Réalisé
par John Cassavetes. Etats Unis. Comédie
dramatique. Durée : 1h43. (Nouvelle sortie 9 juin 2010).
Avec Gena Rowlands , Buck
Henry, Julie Carmen, Tony
Knesich, Gregory Cleghorne
et Jessica Castillo.
Au milieu des années 1980, la sortie de "Love Streams"
a permis à John Cassavetes d’imposer enfin
son cinéma. Il y a eu alors en France un "moment
Cassavetes" et la reprise successive de tous ses autres
films a fait événement.
Acteur reconnu mais cinéaste en marge d’Hollywood,
Cassavetes filmait des comédiens expérimentant
des situations d’extrême tension, en prise aux aléas
d’un tournage hors normes hollywoodiennes. Tout semblait
pouvoir se passer et les acteurs et les spectateurs communiaient
à cette liberté retrouvée, heureux de se
sentir dans une modernité cinématographique héritée
de toutes les aventures artistiques en mouvement depuis les
années 1960.
Mais Cassavetes n’est pas un marginal né et,
à côté de ses films vraiment personnels
et totalement indépendants de l’industrie cinématographique,
il a toujours cherché à garder un pied dans le
système des studios.
Tourné en 1980, "Gloria" est donc un film
représentatif de ce compromis puisqu’il respecte
apparemment les fondamentaux du film hollywoodien classique
: une histoire à suspense avec une star à laquelle
on peut s’identifier au centre du récit.
Ainsi, ceux qui ont vu Gloria après les plus radicaux
des films de Cassavetes ("Shadows", "Faces")
ou les plus emblématiques de sa méthode ("Husbands",
"Une femme sous influence", "Love Streams")
ont été inévitablement déçus.
En le redécouvrant aujourd’hui, ils seront surpris
d’y retrouver entière la marque du cinéaste,
pas simplement celle d’un mari voulant magnifier sa femme
et lui permettre d’atteindre enfin le statut de star.

**MATÉRIEL FOURNI**
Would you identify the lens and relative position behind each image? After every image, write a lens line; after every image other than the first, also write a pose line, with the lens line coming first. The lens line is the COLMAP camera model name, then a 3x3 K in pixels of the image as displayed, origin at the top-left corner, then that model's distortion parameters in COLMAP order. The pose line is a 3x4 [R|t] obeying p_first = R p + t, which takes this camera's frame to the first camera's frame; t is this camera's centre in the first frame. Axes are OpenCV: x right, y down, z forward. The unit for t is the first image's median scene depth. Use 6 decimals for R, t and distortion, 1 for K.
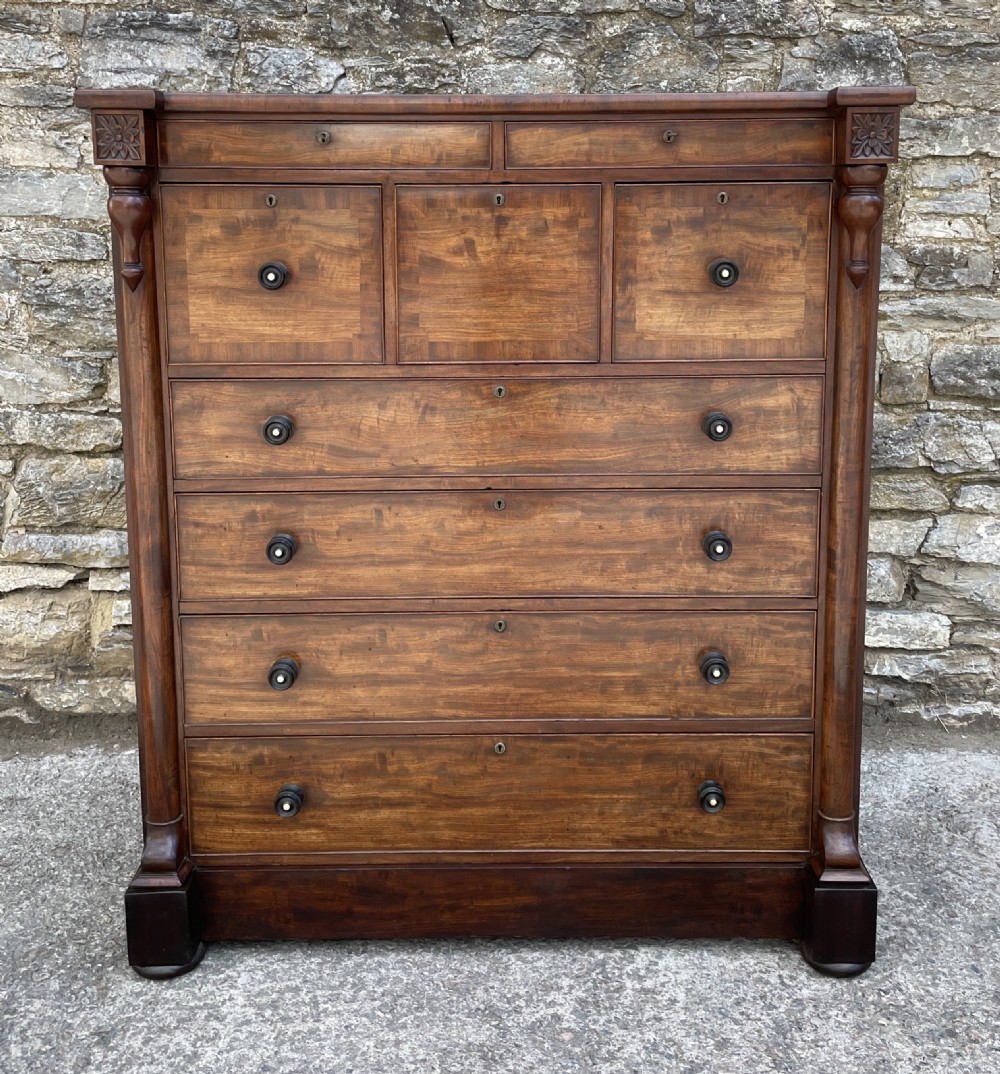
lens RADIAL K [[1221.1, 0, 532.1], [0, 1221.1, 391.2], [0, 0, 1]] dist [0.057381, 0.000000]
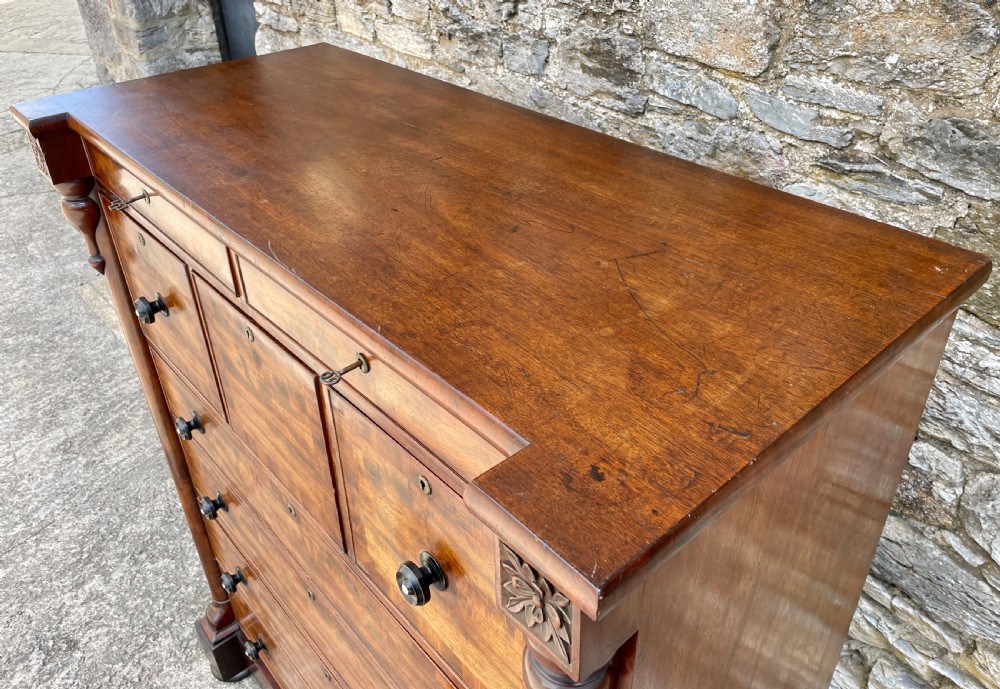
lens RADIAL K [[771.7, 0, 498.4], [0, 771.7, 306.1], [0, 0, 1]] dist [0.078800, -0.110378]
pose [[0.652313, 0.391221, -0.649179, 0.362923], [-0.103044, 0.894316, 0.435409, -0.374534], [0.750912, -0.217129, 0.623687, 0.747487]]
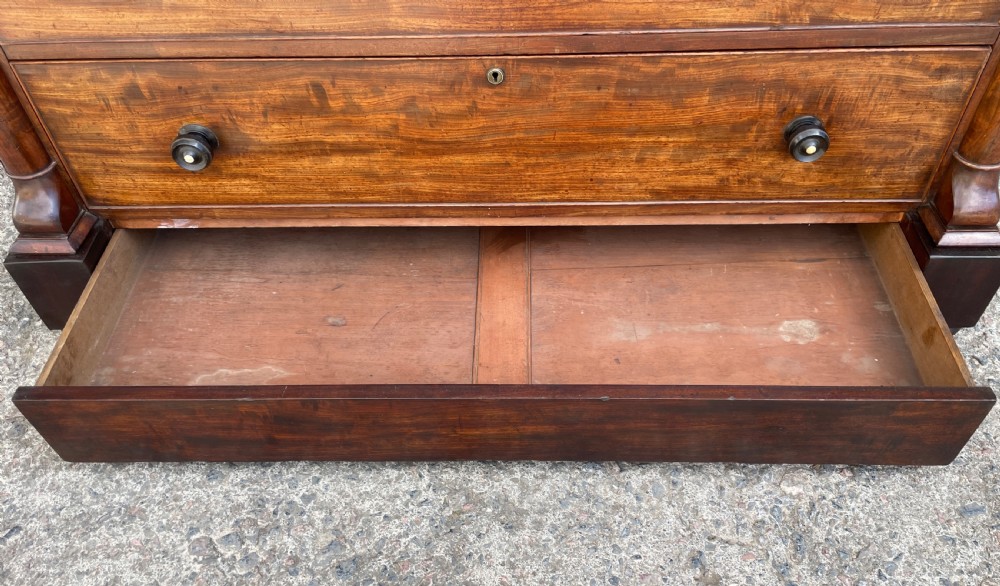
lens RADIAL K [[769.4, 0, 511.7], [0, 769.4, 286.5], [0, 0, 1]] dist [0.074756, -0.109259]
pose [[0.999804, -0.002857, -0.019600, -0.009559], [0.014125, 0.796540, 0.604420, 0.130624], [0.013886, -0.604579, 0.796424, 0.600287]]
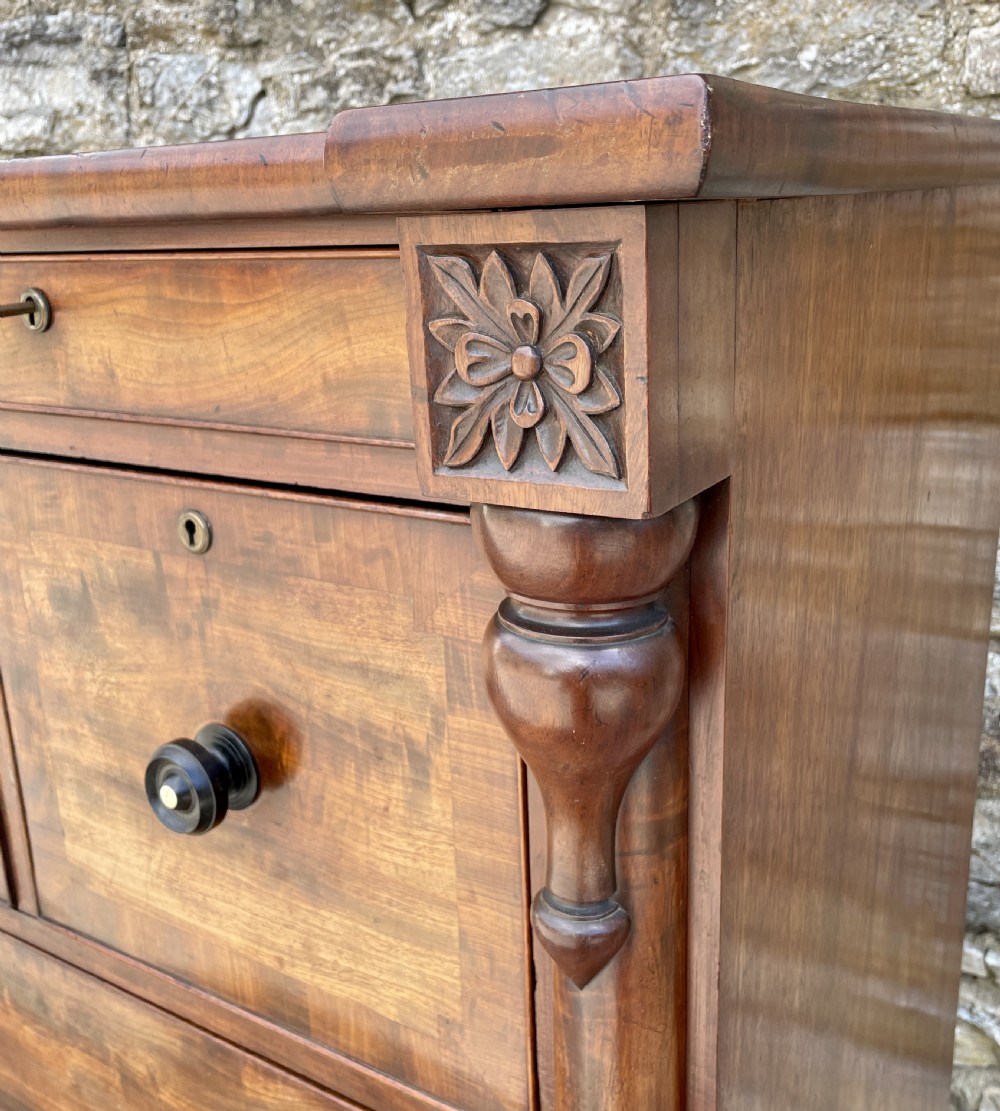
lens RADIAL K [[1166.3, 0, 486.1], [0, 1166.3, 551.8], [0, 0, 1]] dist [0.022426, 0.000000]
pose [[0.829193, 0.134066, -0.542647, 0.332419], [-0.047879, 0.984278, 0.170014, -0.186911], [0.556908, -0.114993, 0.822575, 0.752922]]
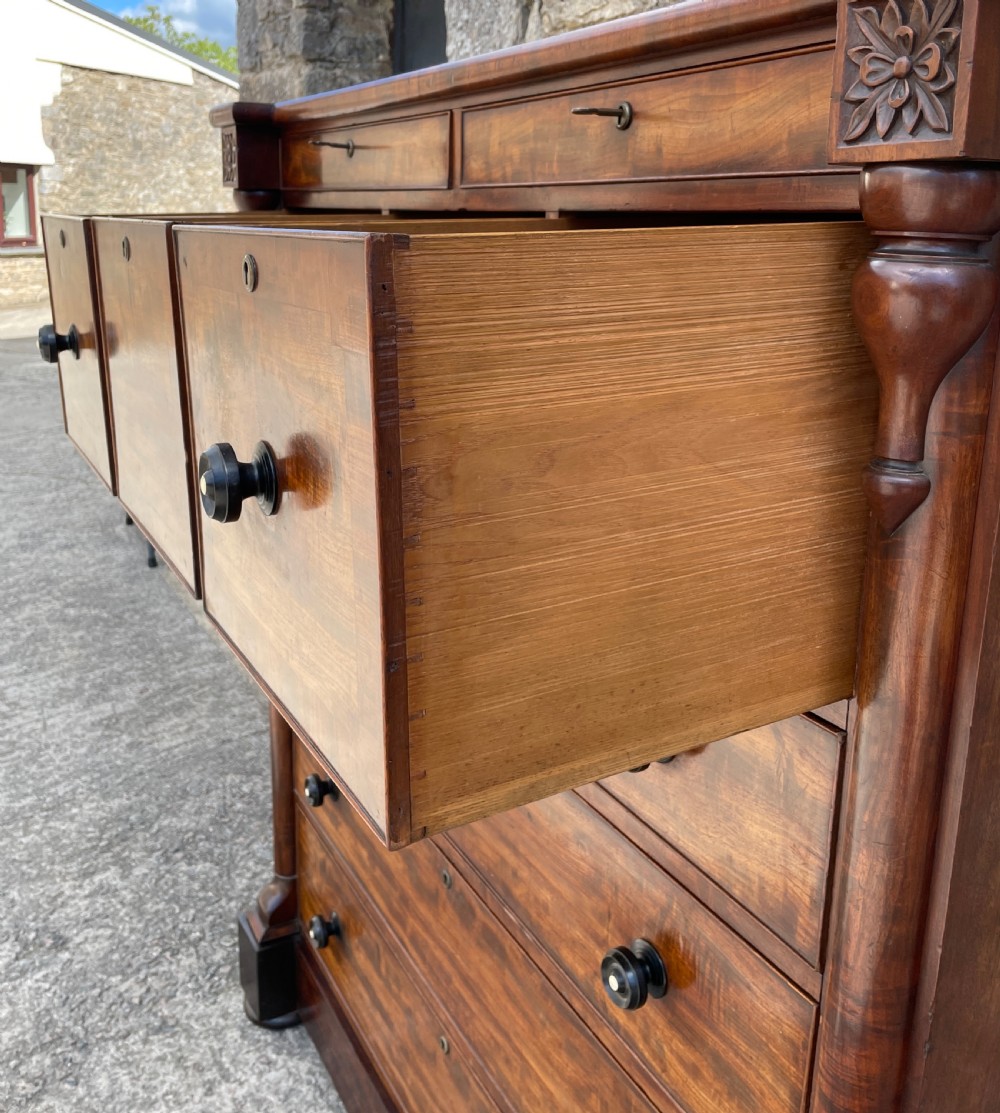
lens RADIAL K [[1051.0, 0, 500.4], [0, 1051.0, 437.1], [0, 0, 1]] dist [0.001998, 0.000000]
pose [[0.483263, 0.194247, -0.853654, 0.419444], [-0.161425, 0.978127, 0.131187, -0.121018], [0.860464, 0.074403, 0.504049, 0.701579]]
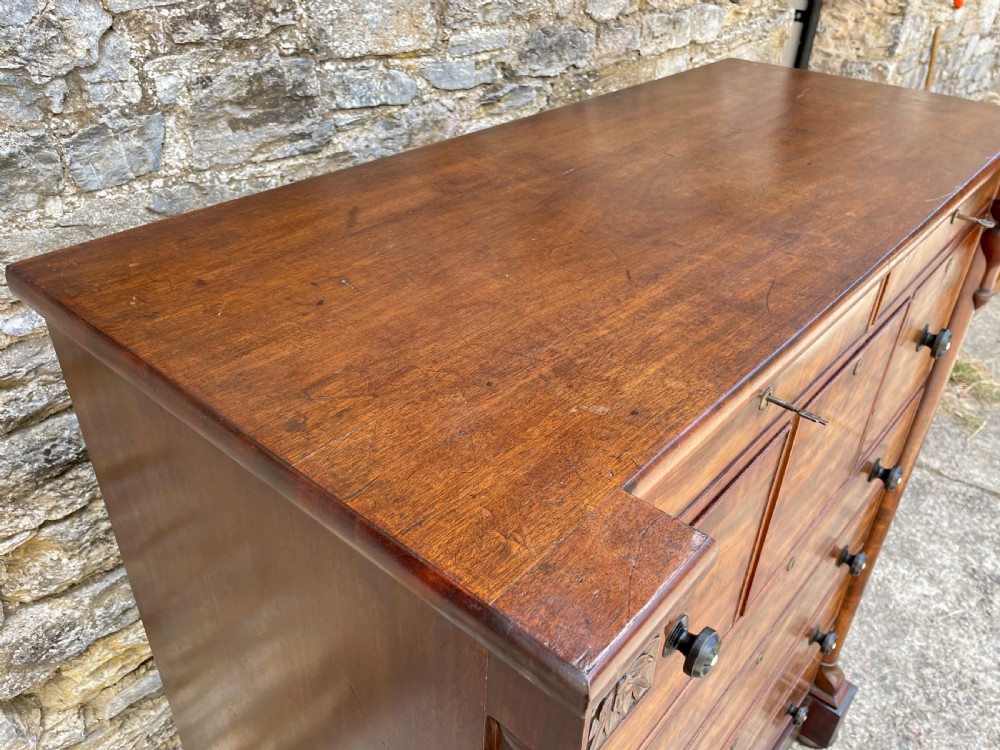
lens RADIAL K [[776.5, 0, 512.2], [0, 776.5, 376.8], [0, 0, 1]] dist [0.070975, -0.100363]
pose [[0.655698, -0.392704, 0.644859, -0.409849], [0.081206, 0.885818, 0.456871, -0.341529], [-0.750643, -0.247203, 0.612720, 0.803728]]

* * *

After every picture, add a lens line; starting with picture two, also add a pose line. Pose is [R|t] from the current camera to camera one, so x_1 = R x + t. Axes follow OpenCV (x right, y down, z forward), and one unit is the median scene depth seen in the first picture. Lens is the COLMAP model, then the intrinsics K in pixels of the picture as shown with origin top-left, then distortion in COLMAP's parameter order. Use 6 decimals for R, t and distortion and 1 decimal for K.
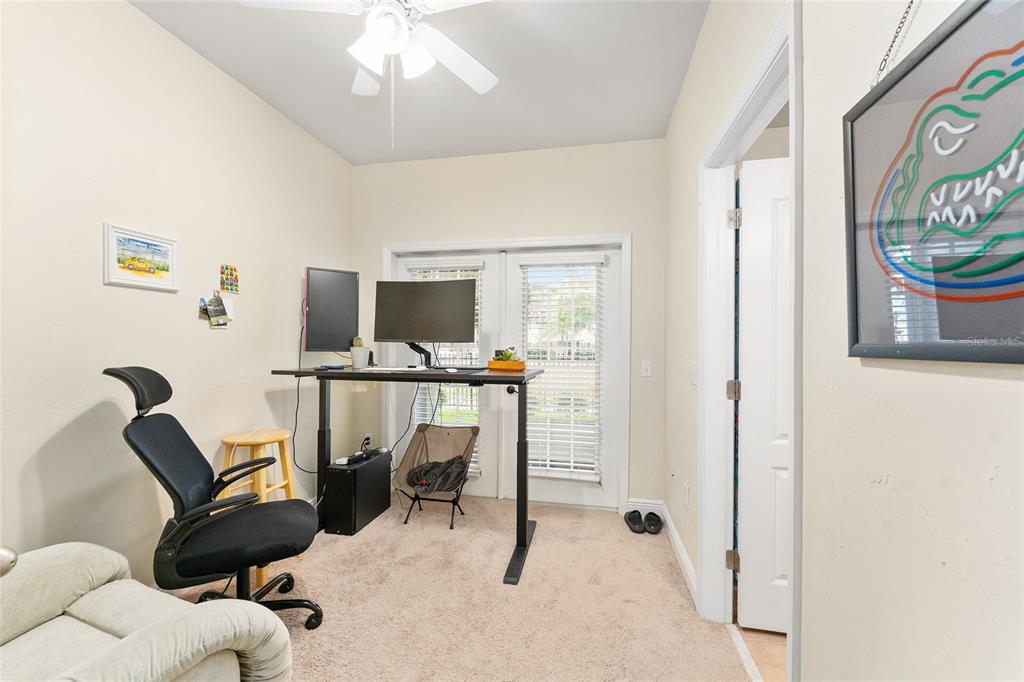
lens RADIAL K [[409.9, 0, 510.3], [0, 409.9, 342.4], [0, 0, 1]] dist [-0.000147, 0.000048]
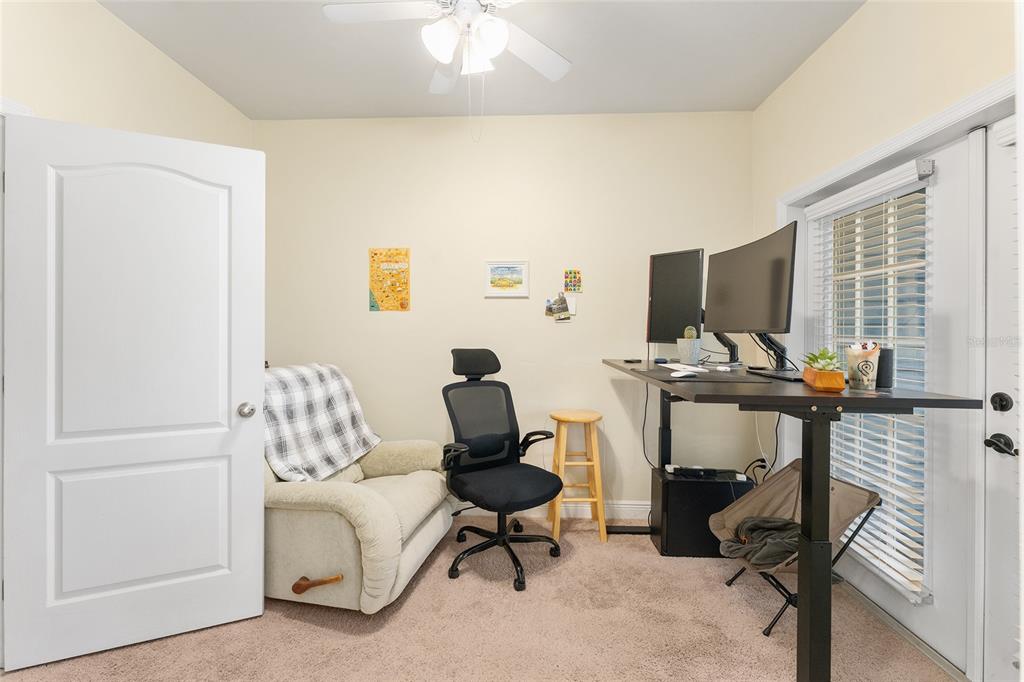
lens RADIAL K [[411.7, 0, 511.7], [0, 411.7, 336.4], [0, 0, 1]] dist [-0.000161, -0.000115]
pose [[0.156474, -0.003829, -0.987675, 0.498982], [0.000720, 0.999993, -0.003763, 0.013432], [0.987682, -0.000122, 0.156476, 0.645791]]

**CONSIGNES**
A. Recopiez le passage de la critique de « Gloria » situé entre « ou les plus » et « statut de star. », bornes comprises.
B. Quels noms la critique de « Gloria » cite-t-elle dans la distribution du film ?
Ce matériel ne joue aucun rôle dans le travail demandé.

**SOLUTIONS**
A.
ou les plus emblématiques de sa méthode ("Husbands",
"Une femme sous influence", "Love Streams")
ont été inévitablement déçus.
En le redécouvrant aujourd’hui, ils seront surpris
d’y retrouver entière la marque du cinéaste,
pas simplement celle d’un mari voulant magnifier sa femme
et lui permettre d’atteindre enfin le statut de star.

B. Gena Rowlands, Buck Henry, Julie Carmen, Tony Knesich, Gregory Cleghorne et Jessica Castillo.